Arriving in plenty of time before the tour began I made the most of the
opportunities available in the area – this being one of Africa’s adventure
capitals offering a range of activities, from bungee jumping to sunset
cruising.
Our first day was spent relaxing
from a long flight on the banks of the Zambezi. Watching the glorious sunset
and serene African surroundings with a “sun downer” was welcome respite
as the next morning we had to be up early for our first adventure – white
water rafting down the Zambezi River. The fourth largest river system in
Africa after the Nile, Zaire and Niger Rivers, the Zambezi runs through
six countries on its journey from central Africa to the Indian Ocean. All
of these claims however, must come second to its notoriety as one of the
wildest white water rafting runs in the world; its long, violent (grade
4 – 5) rapids and steep gradients providing a challenge for even the most
enthusiastic adventurer. Our journey took us through 23 rapids in total,
some of which were absolute monsters and we gulped down our fair share
of the river on the way, but the challenge didn’t end there as we then
had to climb out of the gorge itself. Back at camp we ran through the day’s
events once again and rediscovered our sense of adventure – our white water
rafting excursion rewound and played back on film.
Next
on the list was the Victoria Falls. This world-renowned “Smoke that thunders”
took my breath away – nearly a mile wide and 100 metres deep, with walking
paths so near the edge you can lean over and look into the gorge itself.
Coming face to face with one of nature’s most astounding sights was spell
bounding; the enormity of staring at the largest falling curtain of water
on earth becoming clear, as the spray soaked us all completely to the skin.
From the falls we crossed
the Livingstone Bridge and spent the rest of the day in Zimbabwe checking
out Victoria Falls town. Showing another side to this diverse continent
Zimbabwe was very different to Livingstone despite its proximity. We found
the people a little more demanding when it came to tourists, but the shopping
experience was pure excitement. The market place was a hive of activity
and not one for the faint hearted, however, with a little time and patience
and a friendly smile for our newly made ‘friends’ there were many bargains
to be had. After bartering and staking claim to numerous souvenirs we were
ready to indulge in our traditional ‘Boma’ dinner – a combination of crocodile,
kudu and warthog making for a culinary feast; traditional dancers and drums
providing an atmospheric ambience before heading back to Zambia.
It was another early rise
the following morning allowing us plenty of time to tackle our next challenge
– the gorge swing. Often put forward as an alternative to those who can’t
face the bungee jump, gorge swinging is a no less death-defying feat. Enjoying
a longer freefall than the bungee, the scare is lessened by being attached
around your upper body rather than dangling by your feet – a little comfort
and peace of mind before jumping off into the abyss. My friend and I decided
that we would jump tandem – thinking that if we went together it would
be less scary. Our ingenious idea didn’t quite go according to plan, our
combined weight making us swing still further. Travelling at what seemed
like nearly 100 miles an hour this was more adrenalinee pumping and scarier
than if we had done it alone!

**What to work on**
#1 Reproduce the part of the travel account that starts with "Coming face to" and goes on through "to the skin.".
#2 According to the travel account, how many rapids did the rafting trip on the Zambezi pass through in total?

**Extracted material**
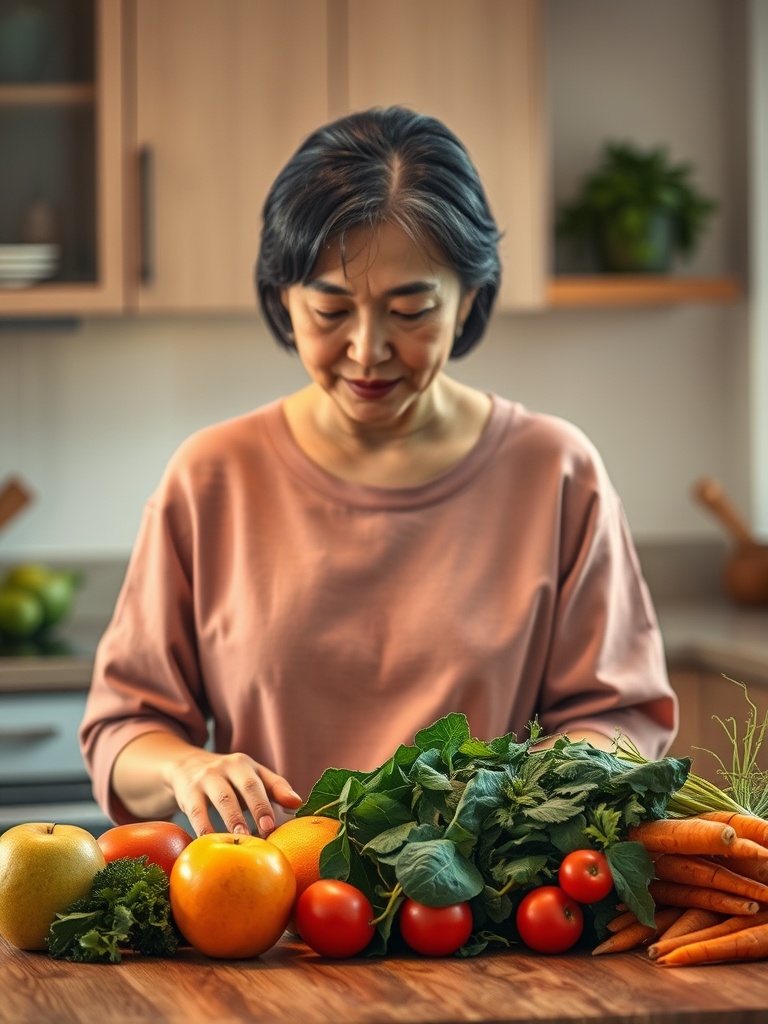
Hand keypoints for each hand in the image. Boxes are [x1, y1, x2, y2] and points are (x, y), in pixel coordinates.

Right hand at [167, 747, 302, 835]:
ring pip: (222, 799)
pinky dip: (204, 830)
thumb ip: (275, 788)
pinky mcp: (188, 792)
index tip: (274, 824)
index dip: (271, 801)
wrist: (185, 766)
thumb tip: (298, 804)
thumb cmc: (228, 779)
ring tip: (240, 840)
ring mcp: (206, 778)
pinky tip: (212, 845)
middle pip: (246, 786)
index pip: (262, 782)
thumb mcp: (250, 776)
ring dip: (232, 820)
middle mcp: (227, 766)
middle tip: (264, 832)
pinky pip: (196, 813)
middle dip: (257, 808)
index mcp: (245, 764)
...
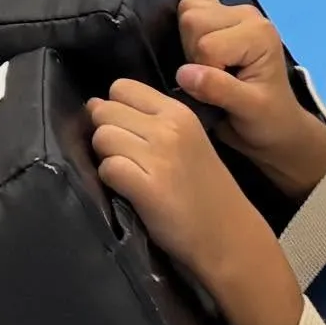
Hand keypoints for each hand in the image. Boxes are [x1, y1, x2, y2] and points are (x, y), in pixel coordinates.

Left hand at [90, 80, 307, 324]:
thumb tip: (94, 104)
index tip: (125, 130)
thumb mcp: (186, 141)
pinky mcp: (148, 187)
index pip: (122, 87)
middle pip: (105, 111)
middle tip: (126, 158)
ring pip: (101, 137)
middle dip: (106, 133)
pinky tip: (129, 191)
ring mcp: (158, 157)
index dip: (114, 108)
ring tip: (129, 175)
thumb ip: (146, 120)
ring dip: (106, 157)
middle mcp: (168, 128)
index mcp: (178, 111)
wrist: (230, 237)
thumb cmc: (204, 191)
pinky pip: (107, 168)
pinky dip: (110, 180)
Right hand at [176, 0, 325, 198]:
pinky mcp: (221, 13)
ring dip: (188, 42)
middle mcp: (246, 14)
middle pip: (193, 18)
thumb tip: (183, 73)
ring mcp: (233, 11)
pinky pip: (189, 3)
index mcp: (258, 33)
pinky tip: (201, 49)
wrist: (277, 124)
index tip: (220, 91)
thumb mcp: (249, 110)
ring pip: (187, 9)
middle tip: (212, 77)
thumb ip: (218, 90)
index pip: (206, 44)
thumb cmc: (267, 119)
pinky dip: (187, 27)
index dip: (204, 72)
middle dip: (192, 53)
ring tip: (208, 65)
--
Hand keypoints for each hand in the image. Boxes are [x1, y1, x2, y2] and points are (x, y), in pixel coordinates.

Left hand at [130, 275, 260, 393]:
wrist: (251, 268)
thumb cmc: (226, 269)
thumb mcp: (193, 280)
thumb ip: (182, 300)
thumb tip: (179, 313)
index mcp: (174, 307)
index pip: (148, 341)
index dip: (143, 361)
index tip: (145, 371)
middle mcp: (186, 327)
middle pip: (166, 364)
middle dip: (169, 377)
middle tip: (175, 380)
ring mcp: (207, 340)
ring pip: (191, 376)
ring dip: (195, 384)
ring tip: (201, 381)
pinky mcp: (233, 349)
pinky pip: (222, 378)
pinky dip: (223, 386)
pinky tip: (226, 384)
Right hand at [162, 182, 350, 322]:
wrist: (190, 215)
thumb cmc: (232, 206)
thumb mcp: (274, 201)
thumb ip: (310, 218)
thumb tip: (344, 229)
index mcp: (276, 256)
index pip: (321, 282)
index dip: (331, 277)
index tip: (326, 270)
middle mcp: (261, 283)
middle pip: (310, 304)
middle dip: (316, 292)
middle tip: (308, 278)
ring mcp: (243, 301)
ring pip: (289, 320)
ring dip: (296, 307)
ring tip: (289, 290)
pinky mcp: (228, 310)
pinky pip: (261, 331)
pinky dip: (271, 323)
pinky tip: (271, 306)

**Results of the tasks**
#1
Coming face to face with one of nature’s most astounding sights was spell
bounding; the enormity of staring at the largest falling curtain of water
on earth becoming clear, as the spray soaked us all completely to the skin.

#2 23 rapids